--- PROVIDED TEXT Enclosed Below ---
Judgment role
Why does AI disproportionately aid lower-skilled workers in one study and higher-skilled workers in another? What’s the difference between university debaters and call center employees? We think it relates to judgment, a key ingredient of decision-making, and prediction. The role of each is central in decision theory, a branch of applied probability theory that assigns probabilities to various outcomes (prediction) and values to their consequences (judgment).
Roldán Monés’s results suggest that the disparity between high- and low-ability debaters may be a function of judgment. He finds that the high-ability debaters, when using generative AI, scored particularly well on credibility, rhetoric, and rebuttal. They did not improve in terms of clarity. This suggests that rather than providing a script, the AI tool made suggestions, and the high-ability debaters were better able to identify those that were most promising. This concentrated rewards among high-ability debaters and amplified skill disparity.
In Brynjolfsson’s study of call center agents, by contrast, the key differentiation between high- and low-skilled workers was the ability to predict the best response to a customer. AI was as good as high-skilled agents at such prediction. The judgment involved in estimating the relative cost of different types of mistakes mattered less because this type of judgment was less scarce.
As AI prediction advances, the distribution of judgment will increasingly determine the distribution of wealth and power. Where the difference between high- and low-skilled workers is based on the prediction part of the job, AI will disproportionately benefit lower-skilled workers because AI prediction will substitute for human prediction. This will reduce productivity differences and hence income disparity between workers in this industry and, over time, will drive up wages in low-paying places, even if skills are also lower. Back-office and call center wages, for example, may increase in India relative to the US.
But where judgment defines the difference between high- and low-skilled workers, AI will disproportionately benefit those with higher skills. This will widen productivity differences and income disparity between workers in these industries. Labor could shift to places with higher wages that were previously less attractive because the return on higher-skilled workers did not justify the expense. More innovation could move to the US because a greater share of top students attend US universities, and US-based scientists lead in scientific breakthroughs, prizes, publications, and patents.
AI is advancing rapidly, but things like management practices, infrastructure, education, regulations, and customer demand change slowly, which will likely limit the short-term impact of discovering that island of geniuses. In the longer term, however, the impact on the global economy will be significant. Economic stability will hinge on how we manage the transition.
Wealth and power
The geographic distribution of high-stakes, judgment-intensive tasks will alter the distribution of income and power. Regions with more skilled workers, stronger research institutions, and advanced technological infrastructure will likely capture a disproportionate share of economic benefits.
--- End of Enclosed PROVIDED TEXT ---
--- RAW DATA Enclosed Below ---
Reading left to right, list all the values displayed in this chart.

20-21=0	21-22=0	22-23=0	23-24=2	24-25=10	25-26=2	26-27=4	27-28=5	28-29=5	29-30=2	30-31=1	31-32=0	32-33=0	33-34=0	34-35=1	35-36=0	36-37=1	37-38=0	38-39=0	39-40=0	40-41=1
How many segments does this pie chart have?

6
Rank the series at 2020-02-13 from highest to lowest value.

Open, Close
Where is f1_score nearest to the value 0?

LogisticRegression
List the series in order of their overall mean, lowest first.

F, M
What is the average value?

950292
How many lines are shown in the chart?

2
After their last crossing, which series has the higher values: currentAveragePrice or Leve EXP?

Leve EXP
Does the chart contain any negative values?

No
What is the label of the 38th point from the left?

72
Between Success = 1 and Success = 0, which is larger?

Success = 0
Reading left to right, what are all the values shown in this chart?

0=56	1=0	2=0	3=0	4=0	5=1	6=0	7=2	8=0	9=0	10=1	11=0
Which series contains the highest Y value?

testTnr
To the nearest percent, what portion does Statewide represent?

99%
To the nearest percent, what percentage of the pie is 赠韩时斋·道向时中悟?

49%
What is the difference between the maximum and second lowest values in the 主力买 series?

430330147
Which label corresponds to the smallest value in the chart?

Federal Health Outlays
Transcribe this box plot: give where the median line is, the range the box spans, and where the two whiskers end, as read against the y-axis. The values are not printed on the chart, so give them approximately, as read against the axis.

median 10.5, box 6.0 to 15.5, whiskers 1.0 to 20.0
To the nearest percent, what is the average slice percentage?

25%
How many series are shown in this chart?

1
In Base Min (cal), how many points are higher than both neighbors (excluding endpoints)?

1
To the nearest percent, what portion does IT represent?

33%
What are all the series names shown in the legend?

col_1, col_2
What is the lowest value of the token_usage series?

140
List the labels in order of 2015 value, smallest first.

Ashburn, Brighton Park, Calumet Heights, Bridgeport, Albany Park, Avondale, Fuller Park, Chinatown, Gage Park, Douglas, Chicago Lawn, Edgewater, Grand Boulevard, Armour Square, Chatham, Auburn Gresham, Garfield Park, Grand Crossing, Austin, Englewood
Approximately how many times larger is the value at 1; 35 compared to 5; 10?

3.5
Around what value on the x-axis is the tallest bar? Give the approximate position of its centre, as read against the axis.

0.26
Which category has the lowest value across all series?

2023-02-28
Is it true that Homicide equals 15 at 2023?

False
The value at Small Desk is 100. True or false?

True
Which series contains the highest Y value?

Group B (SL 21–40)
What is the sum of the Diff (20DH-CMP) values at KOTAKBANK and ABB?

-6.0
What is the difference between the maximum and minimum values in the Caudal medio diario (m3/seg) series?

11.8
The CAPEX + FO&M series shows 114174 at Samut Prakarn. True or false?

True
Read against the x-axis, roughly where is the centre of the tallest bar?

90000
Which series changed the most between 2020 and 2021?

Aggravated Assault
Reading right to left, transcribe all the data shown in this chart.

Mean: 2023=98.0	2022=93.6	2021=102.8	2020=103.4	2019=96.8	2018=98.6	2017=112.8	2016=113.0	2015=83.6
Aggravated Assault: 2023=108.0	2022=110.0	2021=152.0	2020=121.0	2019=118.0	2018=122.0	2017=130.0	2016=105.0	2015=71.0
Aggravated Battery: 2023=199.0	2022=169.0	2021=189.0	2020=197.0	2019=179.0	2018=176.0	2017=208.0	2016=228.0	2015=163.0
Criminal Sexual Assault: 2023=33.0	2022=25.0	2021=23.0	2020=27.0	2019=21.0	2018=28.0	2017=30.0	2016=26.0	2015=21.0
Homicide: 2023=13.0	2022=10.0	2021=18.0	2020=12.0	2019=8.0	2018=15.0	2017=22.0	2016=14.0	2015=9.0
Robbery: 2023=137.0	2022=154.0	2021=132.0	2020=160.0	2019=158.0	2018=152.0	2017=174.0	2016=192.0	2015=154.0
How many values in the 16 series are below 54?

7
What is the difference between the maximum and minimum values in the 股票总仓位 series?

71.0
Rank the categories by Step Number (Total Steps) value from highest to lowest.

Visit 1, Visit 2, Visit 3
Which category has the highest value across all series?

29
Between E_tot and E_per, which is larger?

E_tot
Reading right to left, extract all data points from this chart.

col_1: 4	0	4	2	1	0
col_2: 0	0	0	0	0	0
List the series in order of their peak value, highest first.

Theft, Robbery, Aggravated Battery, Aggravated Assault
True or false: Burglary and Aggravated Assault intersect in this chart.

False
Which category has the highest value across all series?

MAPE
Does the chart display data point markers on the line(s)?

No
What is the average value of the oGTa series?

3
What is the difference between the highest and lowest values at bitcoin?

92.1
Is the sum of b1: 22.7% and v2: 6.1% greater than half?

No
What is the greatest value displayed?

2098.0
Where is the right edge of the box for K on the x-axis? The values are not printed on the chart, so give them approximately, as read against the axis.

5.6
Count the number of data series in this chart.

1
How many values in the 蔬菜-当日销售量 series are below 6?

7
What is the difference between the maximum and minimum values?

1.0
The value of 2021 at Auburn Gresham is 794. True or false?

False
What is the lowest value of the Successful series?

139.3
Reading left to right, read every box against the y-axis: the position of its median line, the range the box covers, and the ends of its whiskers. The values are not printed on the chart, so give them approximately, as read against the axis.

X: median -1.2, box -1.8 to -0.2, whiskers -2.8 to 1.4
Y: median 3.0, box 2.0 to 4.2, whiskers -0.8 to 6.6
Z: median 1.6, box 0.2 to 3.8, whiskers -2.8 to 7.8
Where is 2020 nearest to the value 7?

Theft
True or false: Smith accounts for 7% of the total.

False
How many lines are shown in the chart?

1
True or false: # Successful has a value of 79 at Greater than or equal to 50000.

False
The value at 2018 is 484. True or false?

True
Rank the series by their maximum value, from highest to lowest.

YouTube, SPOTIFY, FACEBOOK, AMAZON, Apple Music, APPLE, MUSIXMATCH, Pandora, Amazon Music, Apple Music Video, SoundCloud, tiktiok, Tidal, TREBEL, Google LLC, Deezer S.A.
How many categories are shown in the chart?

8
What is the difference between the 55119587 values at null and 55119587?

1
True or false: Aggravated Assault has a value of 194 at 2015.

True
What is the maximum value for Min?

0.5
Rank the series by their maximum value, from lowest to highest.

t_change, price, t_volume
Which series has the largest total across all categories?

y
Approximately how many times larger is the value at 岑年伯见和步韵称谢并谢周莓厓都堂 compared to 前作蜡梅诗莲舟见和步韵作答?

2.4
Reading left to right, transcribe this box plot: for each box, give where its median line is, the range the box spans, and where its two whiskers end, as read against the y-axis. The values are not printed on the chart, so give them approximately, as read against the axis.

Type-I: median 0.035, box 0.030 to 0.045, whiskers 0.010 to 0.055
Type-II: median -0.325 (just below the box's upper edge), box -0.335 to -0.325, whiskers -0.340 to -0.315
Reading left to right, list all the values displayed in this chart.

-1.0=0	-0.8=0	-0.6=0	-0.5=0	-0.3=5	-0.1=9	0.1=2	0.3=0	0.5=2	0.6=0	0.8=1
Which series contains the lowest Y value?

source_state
--- End of Enclosed RAW DATA ---
REQUIRED ACTION A:
Reproduce the section of the essay on AI, judgment, and skill disparity that begins with the words containing "But where judgment" and ends with "publications, and patents.".
REQUIRED ACTION B:
Pick up the essay on AI, judgment, and skill disparity after its final sentence and keep writing.

RESULT A:
But where judgment defines the difference between high- and low-skilled workers, AI will disproportionately benefit those with higher skills. This will widen productivity differences and income disparity between workers in these industries. Labor could shift to places with higher wages that were previously less attractive because the return on higher-skilled workers did not justify the expense. More innovation could move to the US because a greater share of top students attend US universities, and US-based scientists lead in scientific breakthroughs, prizes, publications, and patents.

RESULT B:
In industries where judgment is highly valuable—such as scientific research, medical treatment, and strategic planning—AI will amplify expert productivity. It will increase these workers’ earning potential and reinforce the dominance of innovation hubs. But industries such as customer service, where predictive ability differentiates workers, may experience a shift in jobs toward lower-wage regions, which will reduce income disparity.
If AI’s impact on high-value, judgment-intensive tasks outweighs its equalizing impact on low-stakes, prediction-intensive tasks, global economic inequality will deepen. The result could be even greater concentration of wealth and influence in a few select cities or countries that attract top talent.
High-income regions with strong AI ecosystems, including parts of the United States, Europe, and Asia, may experience greater return on human capital with the requisite judgment skills. Other regions risk being left behind. The long-term consequences could include growing disparity in technological leadership, research funding, and geopolitical influence. Moreover, more sophisticated AI may redefine which forms of judgment remain scarce, further shifting the balance of power, depending on which regions adapt their workforce to emerging needs.
Policymakers can help in three important ways.
To sharpen judgment, policymakers could expand access to high-quality education and training that emphasizes complex decision-making skills, ensuring that more people in different regions develop the judgment needed to complement AI.
Policymakers could promote global talent mobility and knowledge exchange, ensuring that the judgment necessary for the best use of AI is distributed more broadly across economies rather than confined to a few dominant regions.
Finally, policymakers could create incentives to spread the ability to generate valuable AI predictions beyond traditional power centers through funding, infrastructure, and AI adoption incentives. This would shape the distribution of AI’s benefits and foster more balanced economic growth in the long run.
Measures like these will help manage the transition and maximize AI’s benefits while mitigating its risks. Computer scientists raced ahead to develop the technology, which continues to advance at a rapid pace. Now economists must catch up. We must guide policymakers with research on how best to manage the AI transition. This will increase the chances of policy steering the world toward a future of global stability and prosperity—not the alternative.
Editor’s Note (June 16, 2025): This article has been updated to remove references to “Artificial Intelligence, Scientific Discovery, and Product Innovation” by Aiden Toner-Rogers, a paper that MIT has said should be withdrawn from public discourse because it has no confidence in the research.